:: Work required ::
Below are records with pictures. Transcribe exactly, and only, the lines from the line with "Colin Reid Northern" to the line with "Managers/Senior Nurses shall", both ends included, but not the pictures.

:: Data provided ::
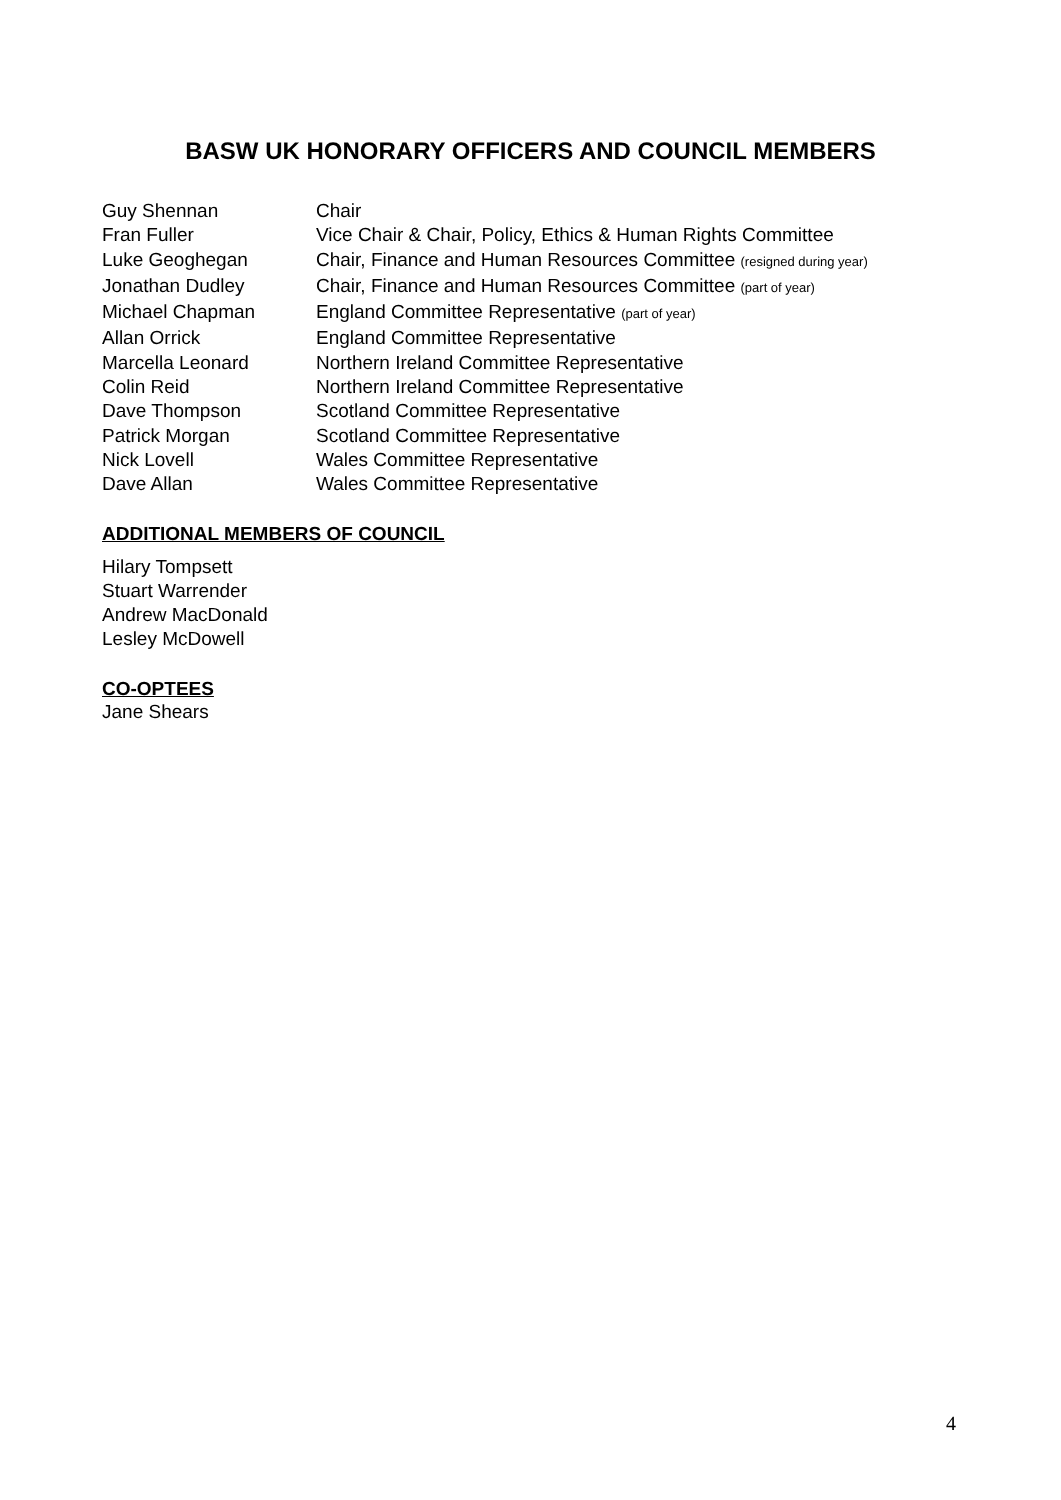BASW UK HONORARY OFFICERS AND COUNCIL MEMBERS
Guy Shennan Chair
Fran Fuller Vice Chair & Chair, Policy, Ethics & Human Rights Committee
Luke Geoghegan Chair, Finance and Human Resources Committee (resigned during year)
Jonathan Dudley Chair, Finance and Human Resources Committee (part of year)
Michael Chapman England Committee Representative (part of year)
Allan Orrick England Committee Representative
Marcella Leonard Northern Ireland Committee Representative
Colin Reid Northern Ireland Committee Representative
Dave Thompson Scotland Committee Representative
Patrick Morgan Scotland Committee Representative
Nick Lovell Wales Committee Representative
Dave Allan Wales Committee Representative
ADDITIONAL MEMBERS OF COUNCIL
Hilary Tompsett
Stuart Warrender
Andrew MacDonald
Lesley McDowell
CO-OPTEES
Jane Shears
4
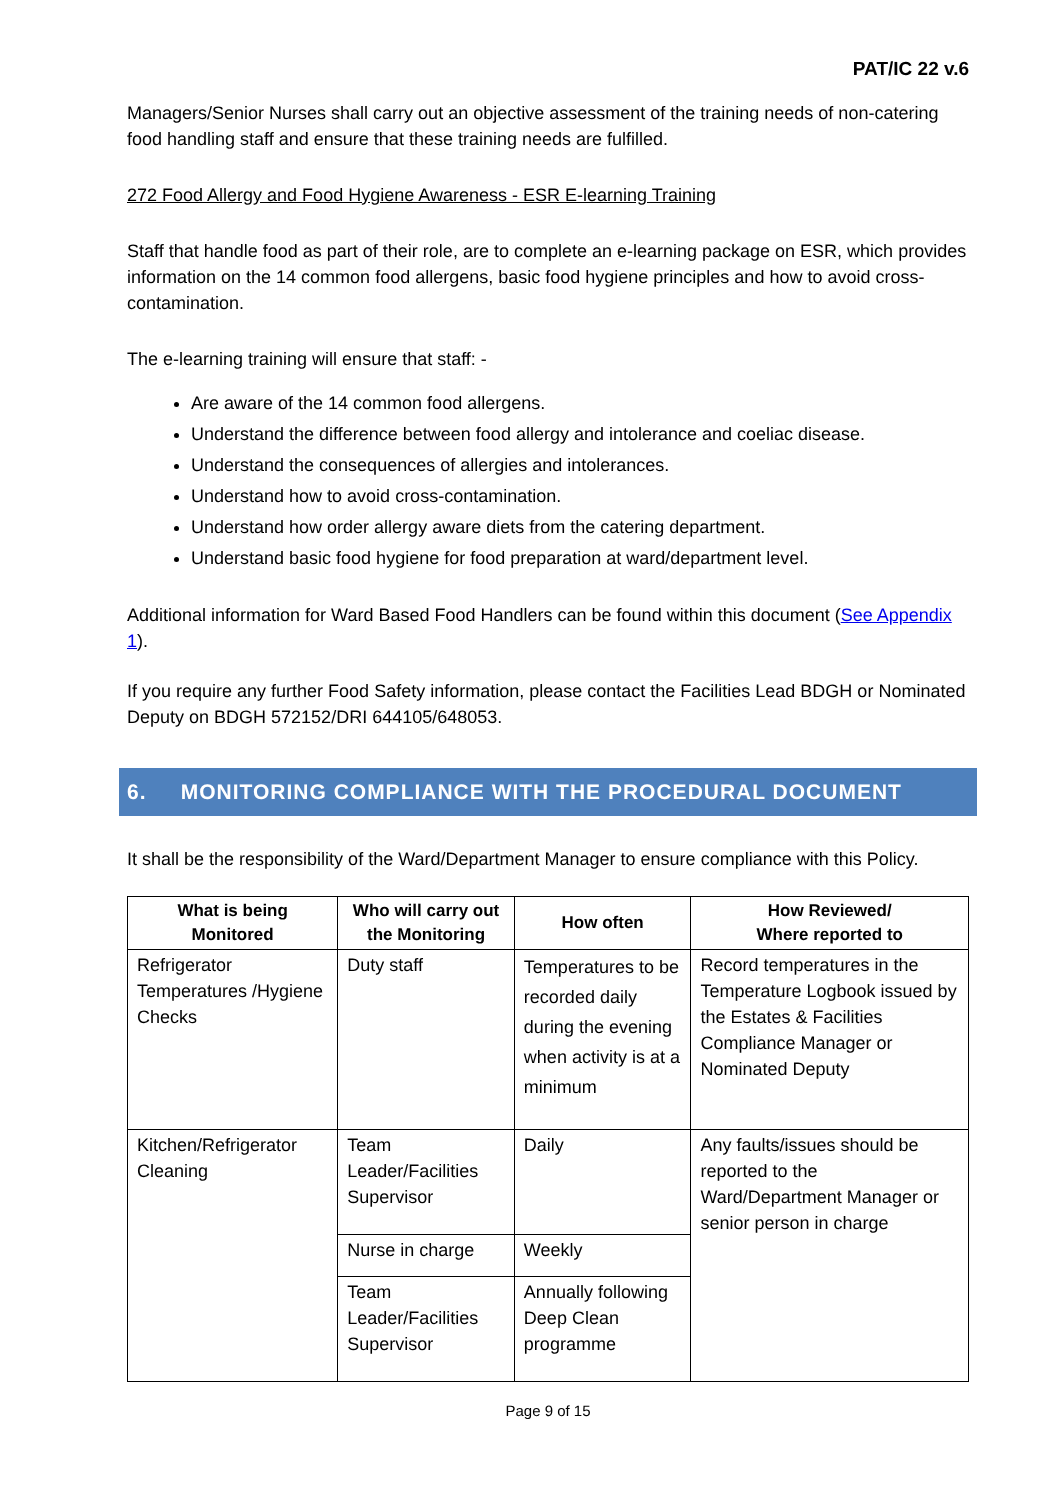PAT/IC 22 v.6
Managers/Senior Nurses shall carry out an objective assessment of the training needs of non-catering food handling staff and ensure that these training needs are fulfilled.
272 Food Allergy and Food Hygiene Awareness - ESR E-learning Training
Staff that handle food as part of their role, are to complete an e-learning package on ESR, which provides information on the 14 common food allergens, basic food hygiene principles and how to avoid cross-contamination.
The e-learning training will ensure that staff: -
Are aware of the 14 common food allergens.
Understand the difference between food allergy and intolerance and coeliac disease.
Understand the consequences of allergies and intolerances.
Understand how to avoid cross-contamination.
Understand how order allergy aware diets from the catering department.
Understand basic food hygiene for food preparation at ward/department level.
Additional information for Ward Based Food Handlers can be found within this document (See Appendix 1).
If you require any further Food Safety information, please contact the Facilities Lead BDGH or Nominated Deputy on BDGH 572152/DRI 644105/648053.
6. MONITORING COMPLIANCE WITH THE PROCEDURAL DOCUMENT
It shall be the responsibility of the Ward/Department Manager to ensure compliance with this Policy.
| What is being Monitored | Who will carry out the Monitoring | How often | How Reviewed/ Where reported to |
| --- | --- | --- | --- |
| Refrigerator Temperatures /Hygiene Checks | Duty staff | Temperatures to be recorded daily during the evening when activity is at a minimum | Record temperatures in the Temperature Logbook issued by the Estates & Facilities Compliance Manager or Nominated Deputy |
| Kitchen/Refrigerator Cleaning | Team Leader/Facilities Supervisor | Daily | Any faults/issues should be reported to the Ward/Department Manager or senior person in charge |
| | Nurse in charge | Weekly | |
| | Team Leader/Facilities Supervisor | Annually following Deep Clean programme | |
Page 9 of 15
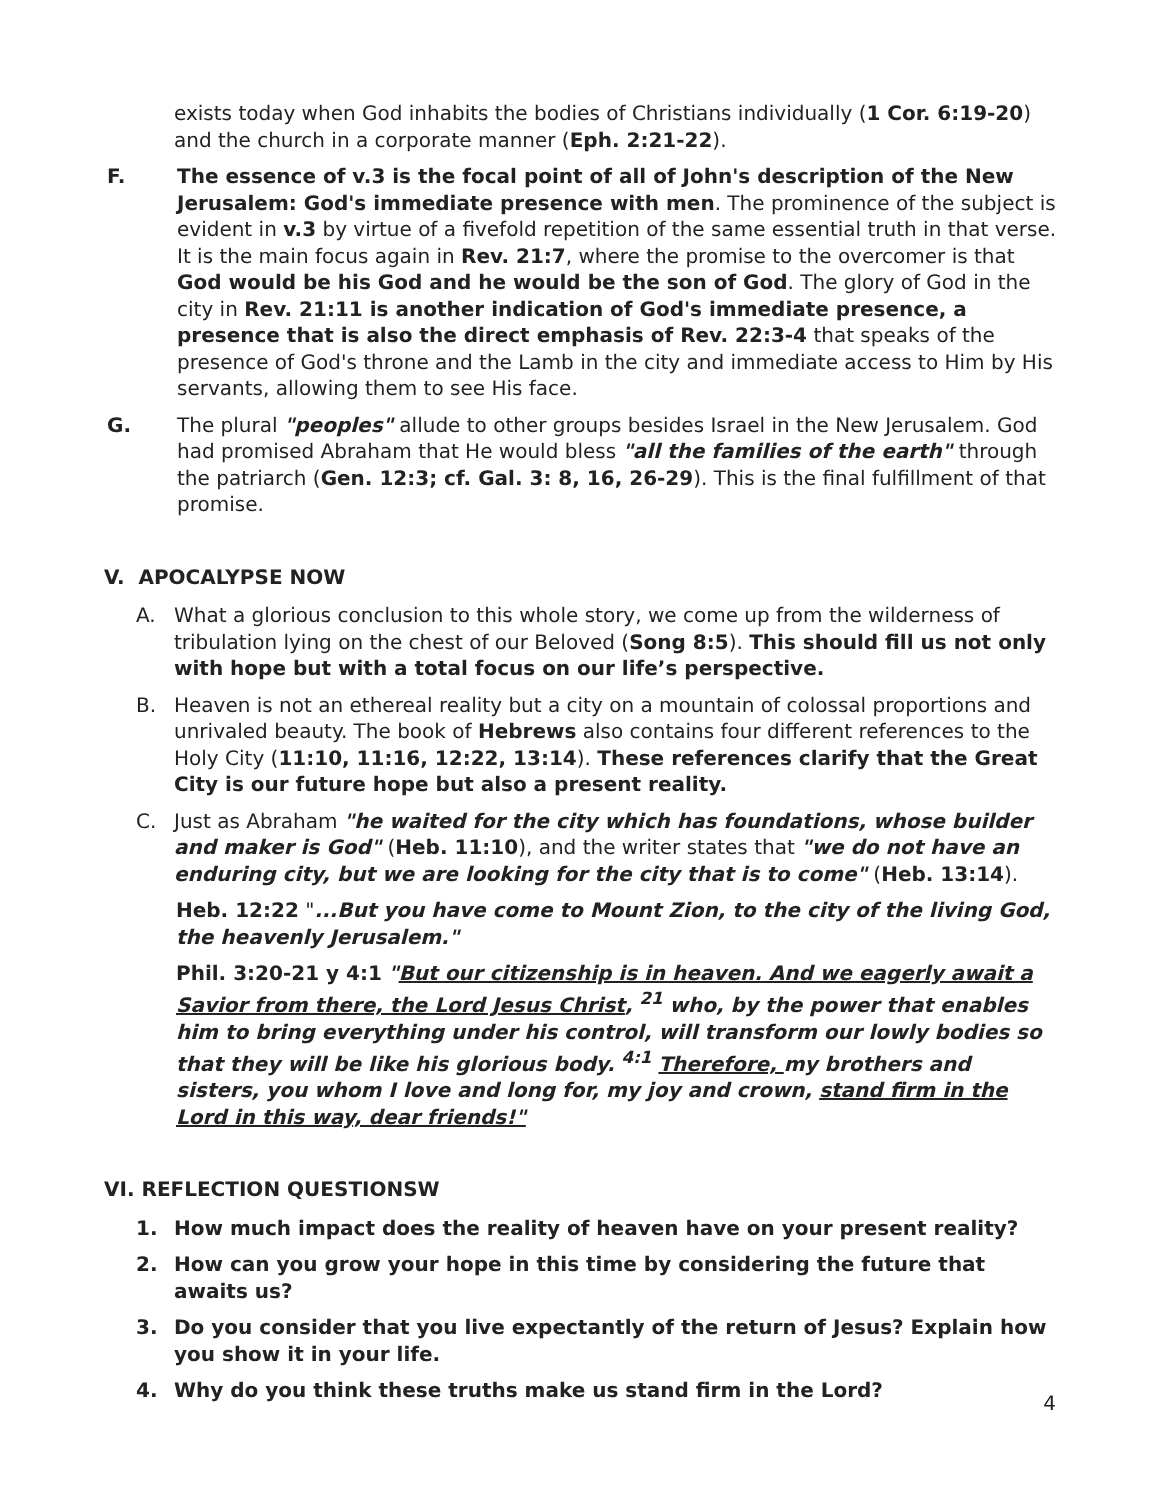exists today when God inhabits the bodies of Christians individually (1 Cor. 6:19-20) and the church in a corporate manner (Eph. 2:21-22).
F. The essence of v.3 is the focal point of all of John's description of the New Jerusalem: God's immediate presence with men. The prominence of the subject is evident in v.3 by virtue of a fivefold repetition of the same essential truth in that verse. It is the main focus again in Rev. 21:7, where the promise to the overcomer is that God would be his God and he would be the son of God. The glory of God in the city in Rev. 21:11 is another indication of God's immediate presence, a presence that is also the direct emphasis of Rev. 22:3-4 that speaks of the presence of God's throne and the Lamb in the city and immediate access to Him by His servants, allowing them to see His face.
G. The plural "peoples" allude to other groups besides Israel in the New Jerusalem. God had promised Abraham that He would bless "all the families of the earth" through the patriarch (Gen. 12:3; cf. Gal. 3: 8, 16, 26-29). This is the final fulfillment of that promise.
V. APOCALYPSE NOW
A. What a glorious conclusion to this whole story, we come up from the wilderness of tribulation lying on the chest of our Beloved (Song 8:5). This should fill us not only with hope but with a total focus on our life’s perspective.
B. Heaven is not an ethereal reality but a city on a mountain of colossal proportions and unrivaled beauty. The book of Hebrews also contains four different references to the Holy City (11:10, 11:16, 12:22, 13:14). These references clarify that the Great City is our future hope but also a present reality.
C. Just as Abraham "he waited for the city which has foundations, whose builder and maker is God" (Heb. 11:10), and the writer states that "we do not have an enduring city, but we are looking for the city that is to come" (Heb. 13:14).
Heb. 12:22 "...But you have come to Mount Zion, to the city of the living God, the heavenly Jerusalem."
Phil. 3:20-21 y 4:1 "But our citizenship is in heaven. And we eagerly await a Savior from there, the Lord Jesus Christ, <sup>21</sup> who, by the power that enables him to bring everything under his control, will transform our lowly bodies so that they will be like his glorious body. <sup>4:1</sup> Therefore, my brothers and sisters, you whom I love and long for, my joy and crown, stand firm in the Lord in this way, dear friends!"
VI. REFLECTION QUESTIONSW
1. How much impact does the reality of heaven have on your present reality?
2. How can you grow your hope in this time by considering the future that awaits us?
3. Do you consider that you live expectantly of the return of Jesus? Explain how you show it in your life.
4. Why do you think these truths make us stand firm in the Lord?
4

:: Exercise result ::
Colin Reid Northern Ireland Committee Representative
Dave Thompson Scotland Committee Representative
Patrick Morgan Scotland Committee Representative
Nick Lovell Wales Committee Representative
Dave Allan Wales Committee Representative
ADDITIONAL MEMBERS OF COUNCIL
Hilary Tompsett
Stuart Warrender
Andrew MacDonald
Lesley McDowell
CO-OPTEES
Jane Shears
4
PAT/IC 22 v.6
Managers/Senior Nurses shall carry out an objective assessment of the training needs of non-catering food handling staff and ensure that these training needs are fulfilled.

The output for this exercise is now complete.